## Exercises:
1) Answer these questions using the piece on Macron's plan for Islam in France, one line each:
(a) Which newspaper ran the story detailing Macron's plan?
(b) What is Macron's reshaping of Islam meant to be an antidote to?
(c) Who has drawn the attention of those trying to anticipate Macron's blueprint?
2) Return everything in the piece on Macron's plan for Islam from "For me -- ignoring, for" down to "circle study history?", word for word.

━━━━━ Document

Al-Jazeera

A 'yeah, right!' story? Try Macron wanting French Muslims to change their faith, on his terms

A 'yeah, right!' story? Try Macron wanting French Muslims to change their faith, on his terms

When was the last time you read a story quoting some political figure’s simplistic solution to a complex situation that struck you as so absurd that your reaction was a bewildered, and sarcastic, “Yeah, right! That’ll work.”

For me -- ignoring, for now, my many head-slapping reactions to the ludicrous ideas emanating from Washington these days -- it was when I read this Washington Post piece detailing French President Emmanuel Macron’s plan to reshape Islam in his nation as an antidote to the faith’s jihadist fringe.

Yeah, right! That’ll work. Does anyone in Macron's inner circle study history?

[Macron] has said that in the coming months he will announce “a blueprint for the whole organization” of Islam. And those trying to anticipate what that will look like are turning their attention to Hakim El Karoui, a leading voice on how Islamic traditions fit within French culture.

━━━━━━━━━━
━━━━━ Excerpted data

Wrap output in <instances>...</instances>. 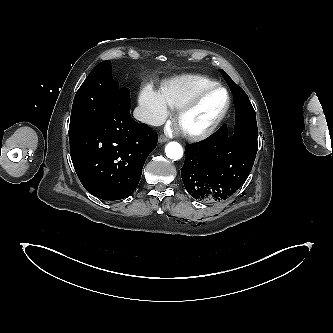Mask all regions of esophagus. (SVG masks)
Returning <instances> with one entry per match:
<instances>
[{"label": "esophagus", "instance_id": "obj_1", "mask_svg": "<svg viewBox=\"0 0 333 333\" xmlns=\"http://www.w3.org/2000/svg\"><path fill=\"white\" fill-rule=\"evenodd\" d=\"M169 139L166 137V136H164V135H161V136H159V138H158V142L159 143H164V142H167Z\"/></svg>", "mask_w": 333, "mask_h": 333}]
</instances>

━━━━━━━━━━

## Final results:
1)
(a) The Washington Post
(b) The faith's jihadist fringe
(c) Hakim El Karoui

2)
For me -- ignoring, for now, my many head-slapping reactions to the ludicrous ideas emanating from Washington these days -- it was when I read this Washington Post piece detailing French President Emmanuel Macron’s plan to reshape Islam in his nation as an antidote to the faith’s jihadist fringe.

Yeah, right! That’ll work. Does anyone in Macron's inner circle study history?